Jill Valentine: addetta alla copertura e specialista B&E. Ha un passato di scassinatrice alle spalle; le sue abilità vengono notate da Barry, che la aiuta a uscire dalla sua vita criminale per introdurla nelle forze dell'ordine e successivamente nell'unità S.T.A.R.S. Jill è meno resistente di Chris, più lenta nel combattimento col coltello e nelle manovre evasive quindi risulta più vulnerabile agli attacchi nemici, ma può portare otto oggetti alla volta, dispone di più armi, munizioni e kit medici. Trova più difficoltà nello spostare oggetti pesanti e brandire armi di grosso calibro, ma può aprire certe porte e cassetti più facilmente grazie al suo grimaldello.
Barry Burton: addetto alla fornitura di munizioni, esperto in armi da fuoco e in esplosivi. È un uomo con saldi principi morali, sposato e con due figlie, ed è una sorta di figura paterna per Chris e Jill. È il personaggio di supporto di Jill e spesso il suo aiuto si rivela indispensabile durante l'avventura della donna.

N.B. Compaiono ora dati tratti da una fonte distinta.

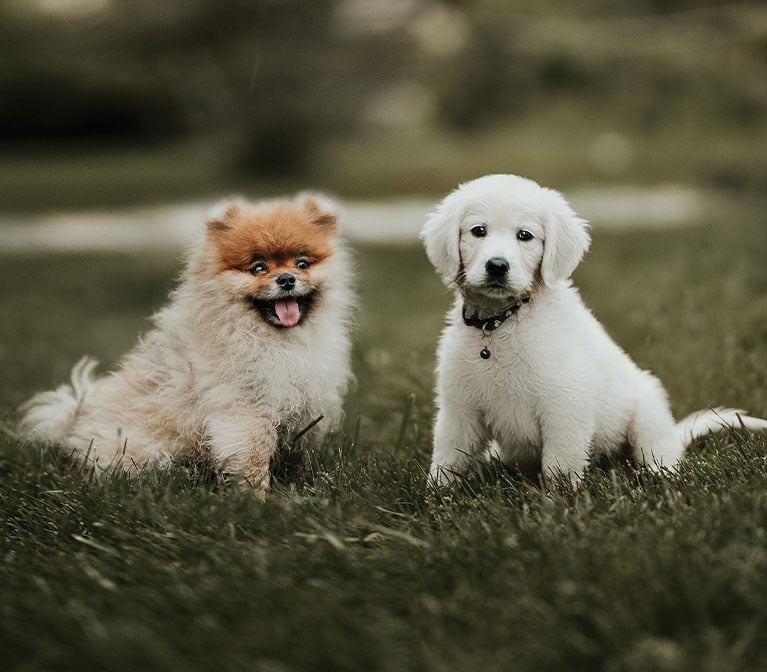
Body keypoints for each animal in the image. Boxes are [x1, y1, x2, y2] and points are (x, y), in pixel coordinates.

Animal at [424, 173, 764, 486]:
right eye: (478, 231)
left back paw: (660, 475)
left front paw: (558, 501)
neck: (500, 324)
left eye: (525, 235)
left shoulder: (565, 403)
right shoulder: (458, 409)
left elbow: (560, 464)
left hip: (647, 410)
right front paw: (436, 497)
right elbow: (447, 458)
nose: (497, 266)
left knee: (659, 452)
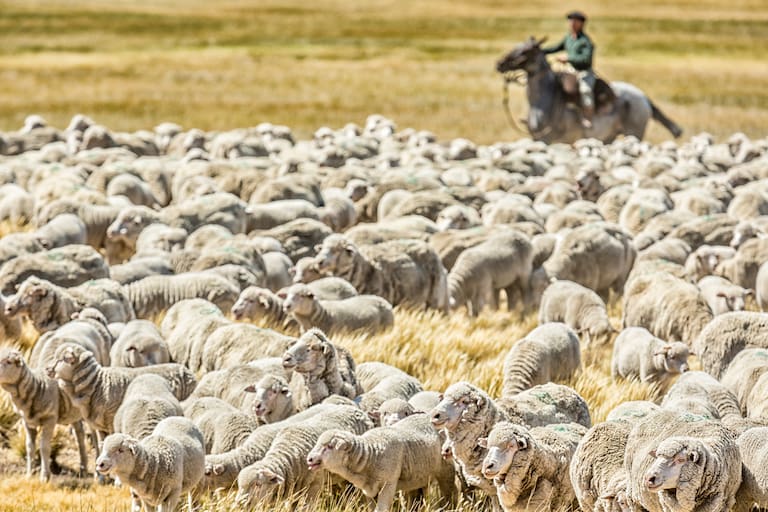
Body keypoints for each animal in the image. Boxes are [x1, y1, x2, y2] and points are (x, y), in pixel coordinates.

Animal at [0, 349, 88, 481]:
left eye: (9, 362)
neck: (37, 387)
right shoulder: (27, 422)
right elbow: (29, 447)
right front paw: (29, 475)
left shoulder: (50, 419)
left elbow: (44, 448)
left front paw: (44, 476)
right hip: (74, 415)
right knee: (80, 435)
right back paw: (83, 469)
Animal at [47, 343, 197, 439]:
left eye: (61, 359)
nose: (47, 369)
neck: (99, 384)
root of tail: (188, 372)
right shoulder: (100, 427)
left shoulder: (111, 420)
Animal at [234, 405, 374, 506]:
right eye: (240, 486)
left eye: (258, 484)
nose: (239, 504)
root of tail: (356, 409)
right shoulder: (294, 491)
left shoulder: (314, 485)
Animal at [306, 414, 457, 512]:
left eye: (330, 446)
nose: (309, 459)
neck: (371, 456)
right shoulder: (369, 490)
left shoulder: (388, 483)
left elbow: (381, 509)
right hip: (419, 475)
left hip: (446, 469)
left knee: (449, 492)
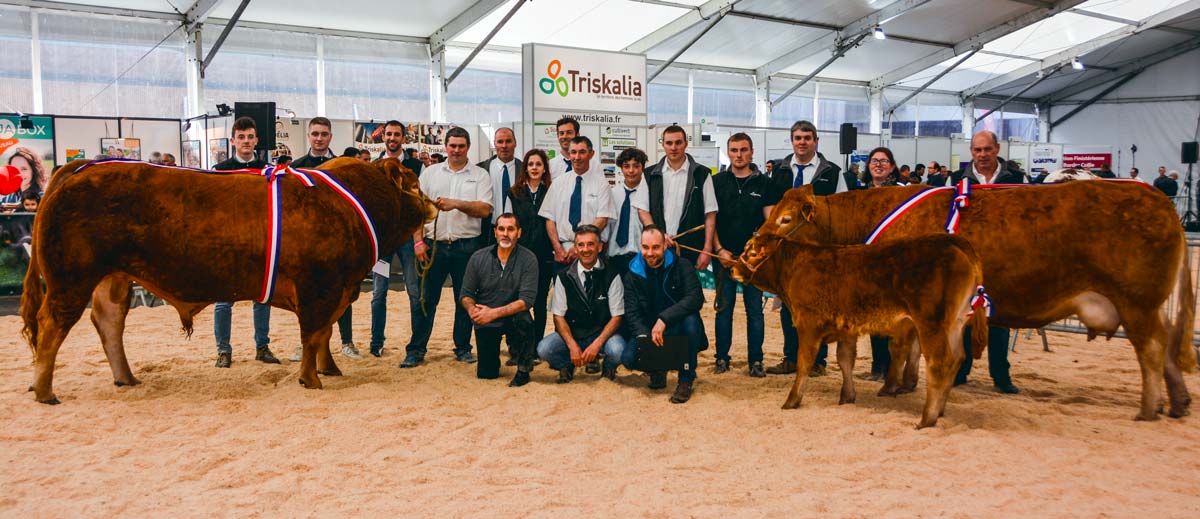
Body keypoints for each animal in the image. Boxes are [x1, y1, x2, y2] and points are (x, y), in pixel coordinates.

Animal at [21, 156, 434, 403]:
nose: (433, 204)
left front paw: (327, 368)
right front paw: (311, 379)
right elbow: (314, 333)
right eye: (414, 183)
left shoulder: (336, 289)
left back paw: (126, 378)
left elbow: (325, 334)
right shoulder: (320, 287)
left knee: (108, 321)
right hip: (70, 280)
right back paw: (44, 390)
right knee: (51, 326)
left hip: (113, 277)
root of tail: (81, 166)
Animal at [724, 233, 988, 427]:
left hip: (931, 323)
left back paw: (927, 418)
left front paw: (792, 400)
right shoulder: (847, 328)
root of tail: (952, 241)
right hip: (955, 324)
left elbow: (804, 363)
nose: (731, 268)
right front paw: (847, 396)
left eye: (753, 252)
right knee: (956, 359)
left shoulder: (808, 324)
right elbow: (845, 360)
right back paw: (940, 411)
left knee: (940, 362)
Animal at [753, 182, 1195, 422]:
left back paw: (1148, 408)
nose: (753, 243)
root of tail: (1158, 199)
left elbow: (901, 346)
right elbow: (915, 349)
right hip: (1147, 305)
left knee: (1152, 349)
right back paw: (1177, 402)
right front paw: (907, 383)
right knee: (1166, 346)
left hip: (1137, 301)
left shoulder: (908, 307)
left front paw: (894, 385)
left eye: (786, 219)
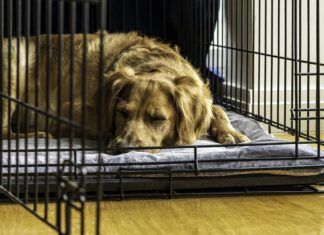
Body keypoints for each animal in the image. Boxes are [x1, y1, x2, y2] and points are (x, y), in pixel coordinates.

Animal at [1, 31, 249, 152]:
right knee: (4, 133)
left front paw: (231, 132)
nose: (123, 147)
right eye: (121, 112)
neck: (154, 65)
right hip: (13, 67)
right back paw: (38, 135)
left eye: (158, 119)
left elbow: (217, 109)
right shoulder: (70, 112)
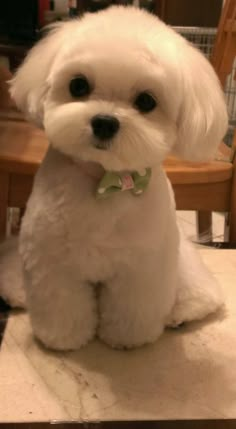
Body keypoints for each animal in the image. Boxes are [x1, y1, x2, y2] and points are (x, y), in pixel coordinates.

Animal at [0, 5, 229, 350]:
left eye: (146, 101)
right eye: (78, 85)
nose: (105, 122)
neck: (104, 182)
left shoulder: (141, 270)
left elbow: (131, 310)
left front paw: (126, 339)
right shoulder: (53, 264)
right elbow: (61, 307)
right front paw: (63, 339)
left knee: (200, 293)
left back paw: (179, 314)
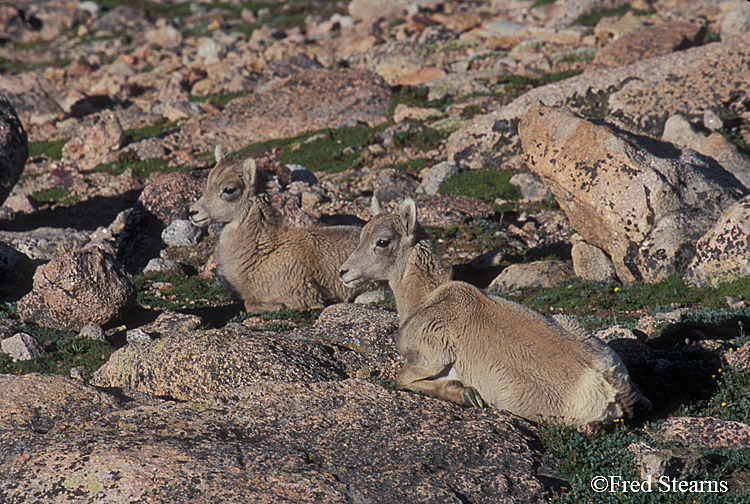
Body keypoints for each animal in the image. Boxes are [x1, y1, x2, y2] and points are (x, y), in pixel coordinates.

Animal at [340, 197, 652, 426]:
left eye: (382, 242)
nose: (344, 272)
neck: (423, 300)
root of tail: (612, 386)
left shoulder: (427, 359)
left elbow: (402, 379)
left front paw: (465, 393)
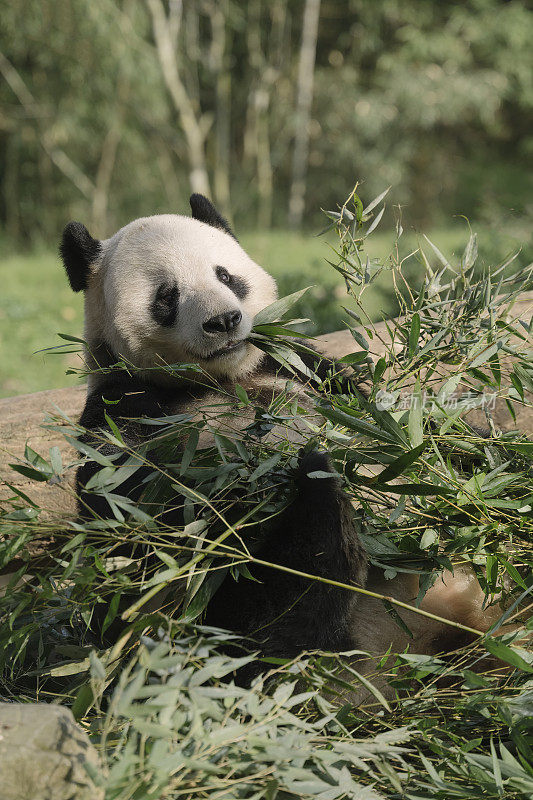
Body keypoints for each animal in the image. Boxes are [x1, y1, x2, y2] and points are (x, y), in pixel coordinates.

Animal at [59, 195, 502, 700]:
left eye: (225, 275)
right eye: (166, 296)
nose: (224, 320)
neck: (223, 378)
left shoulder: (302, 369)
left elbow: (402, 421)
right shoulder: (127, 414)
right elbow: (141, 532)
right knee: (282, 606)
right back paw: (317, 485)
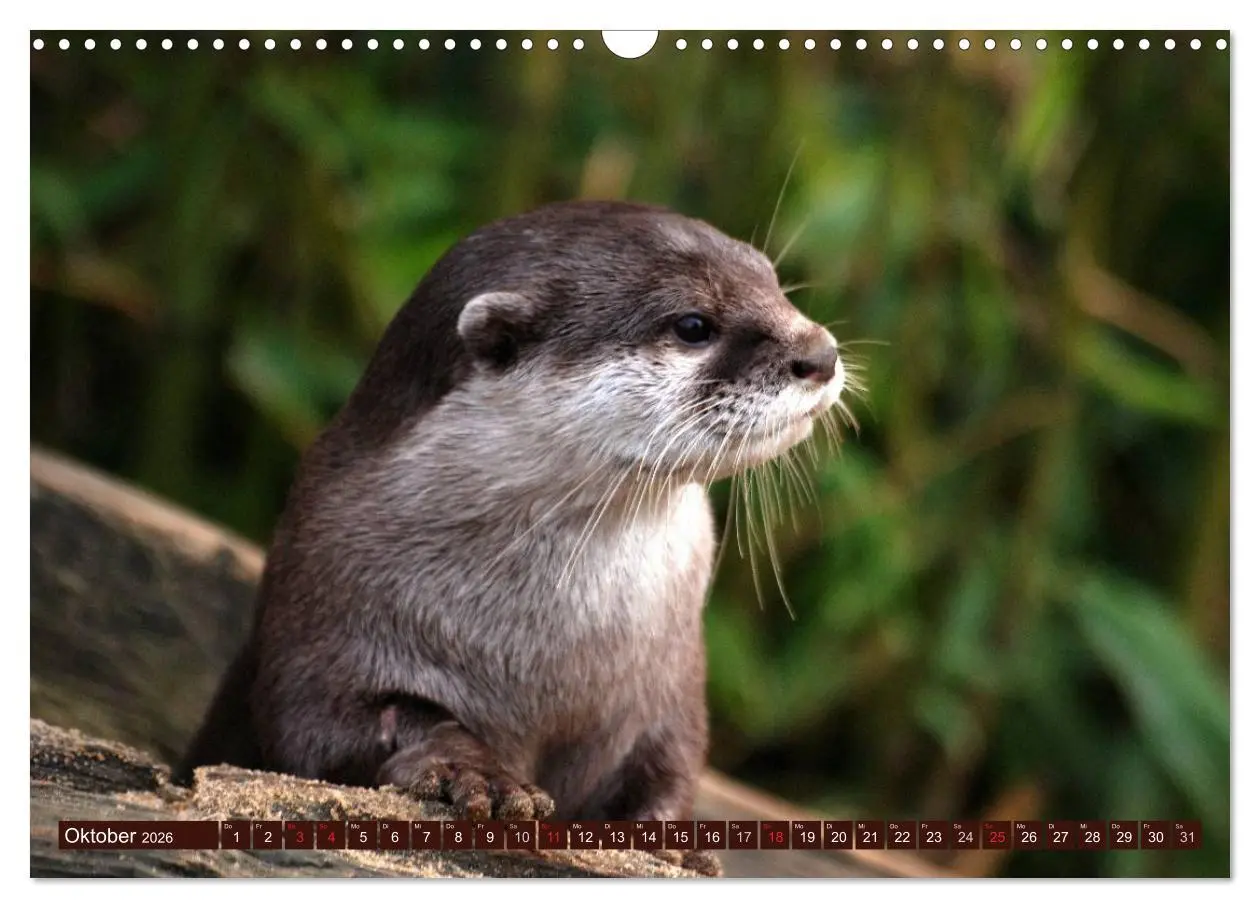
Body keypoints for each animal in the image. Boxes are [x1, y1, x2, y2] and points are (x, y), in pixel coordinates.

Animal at [180, 200, 845, 862]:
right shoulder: (321, 606)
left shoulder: (671, 688)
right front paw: (475, 772)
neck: (549, 653)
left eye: (772, 282)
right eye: (692, 324)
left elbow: (671, 763)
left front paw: (672, 838)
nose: (821, 353)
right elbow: (329, 728)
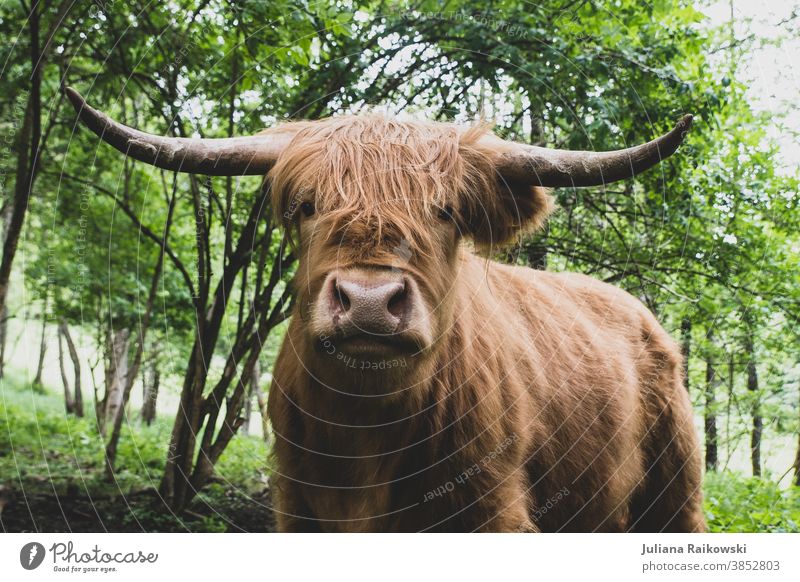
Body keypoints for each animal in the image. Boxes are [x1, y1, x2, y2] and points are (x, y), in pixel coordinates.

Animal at [69, 88, 708, 532]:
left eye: (446, 211)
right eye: (308, 206)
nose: (370, 303)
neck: (364, 435)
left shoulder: (493, 506)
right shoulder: (295, 503)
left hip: (675, 497)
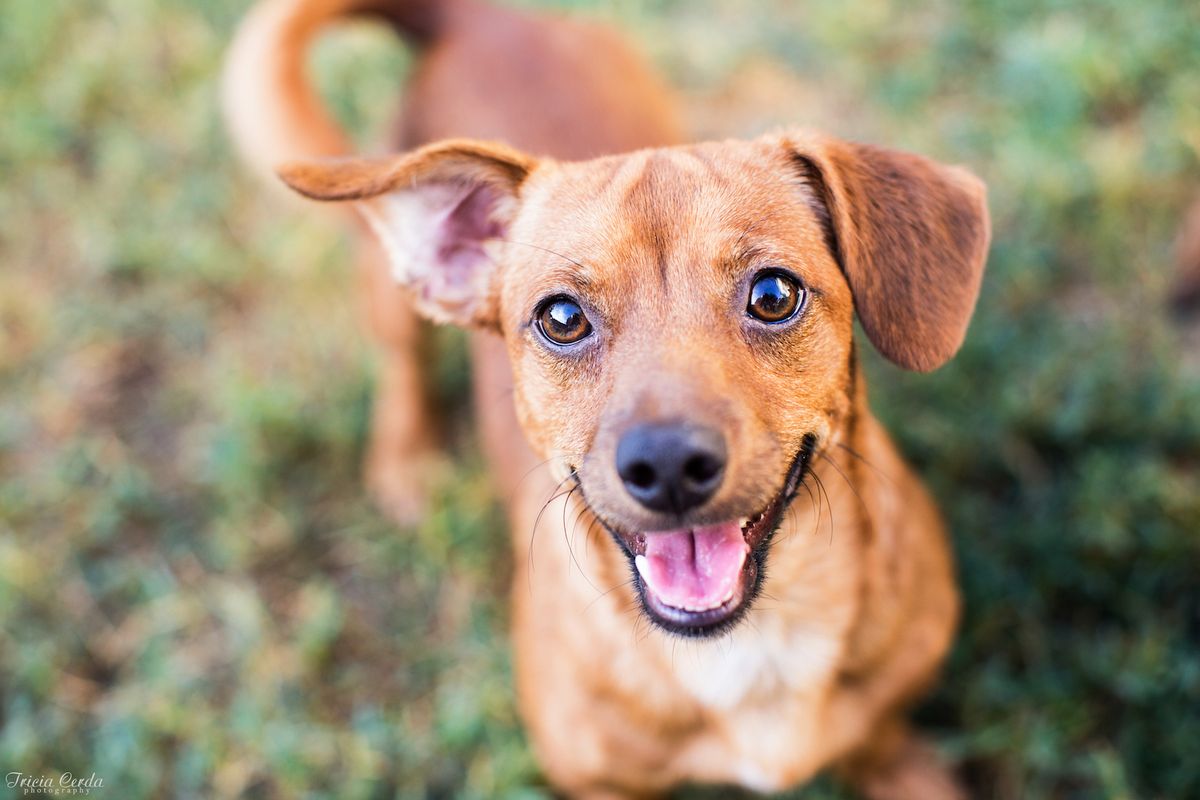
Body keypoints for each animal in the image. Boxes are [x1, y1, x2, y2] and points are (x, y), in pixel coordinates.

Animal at [225, 3, 993, 796]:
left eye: (774, 295)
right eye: (562, 318)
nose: (670, 466)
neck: (750, 654)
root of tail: (478, 19)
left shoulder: (892, 742)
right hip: (391, 298)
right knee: (402, 363)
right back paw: (407, 462)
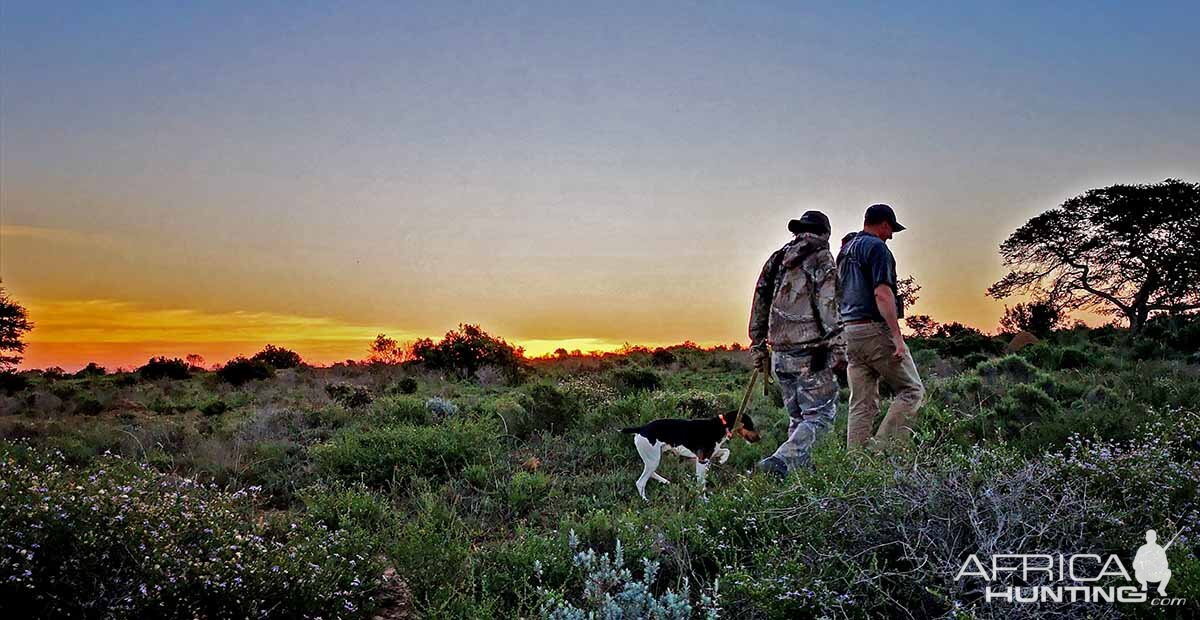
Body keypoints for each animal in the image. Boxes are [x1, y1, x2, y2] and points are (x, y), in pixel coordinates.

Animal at [619, 410, 758, 498]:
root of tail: (641, 428)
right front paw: (703, 500)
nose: (759, 438)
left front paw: (723, 459)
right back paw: (646, 500)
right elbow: (701, 484)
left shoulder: (710, 455)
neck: (720, 426)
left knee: (650, 473)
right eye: (750, 425)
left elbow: (726, 451)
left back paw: (665, 481)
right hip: (653, 459)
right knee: (641, 482)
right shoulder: (701, 460)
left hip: (654, 458)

Albert Wesker: Capitano della Squadra Alpha dell'unità S.T.A.R.S, incaricato di coordinare l'Alpha Team nel soccorso o nel ritrovamento del Bravo Team, che investiga autonomamente sugli eventi che accadono presso le montagne di Arklay. Wesker è un uomo risoluto, che fornisce talvolta aiuto ai membri del suo team, ma si mostra spesso tuttavia schivo in quanto preferisce agire da solo.
Brad Vickers: pilota dell'elicottero che li scorta sulle montagne di Arklay. In seguito all'attacco di alcuni dei membri della sua squadra, Brad ha una crisi di panico e scappa lasciandosi indietro i suoi colleghi. Ma la sua codardia è solo apparente, egli infatti ha sorvolato la villa per tutto il tempo aspettando un segnale dai propri compagni.
Joseph Frost: addetto alla supervisione della squadra. Muore poco dopo l'atterraggio ai margini della Villa Spencer, sbranato da un branco di cani infetti.
Rebecca Chambers: Rebecca è una recluta da poco assegnata come membro del Bravo Team dell'unità S.T.A.R.S. e svolge il ruolo di paramedico. È una dei pochi sopravvissuti della sua squadra, subentrata alcuni giorni prima ma scomparsa misteriosamente, e rimane nascosta in una stanza finché Chris non la trova. Rebecca è il personaggio di supporto di Chris ed è talvolta giocabile quando questi richiede il suo aiuto. Rebecca è di stazza minuta, quindi molto più agile e veloce, e sa maneggiare le sostanze chimiche. È anche in grado di leggere le note e suonare il pianoforte, anche se non con la stessa bravura di Jill.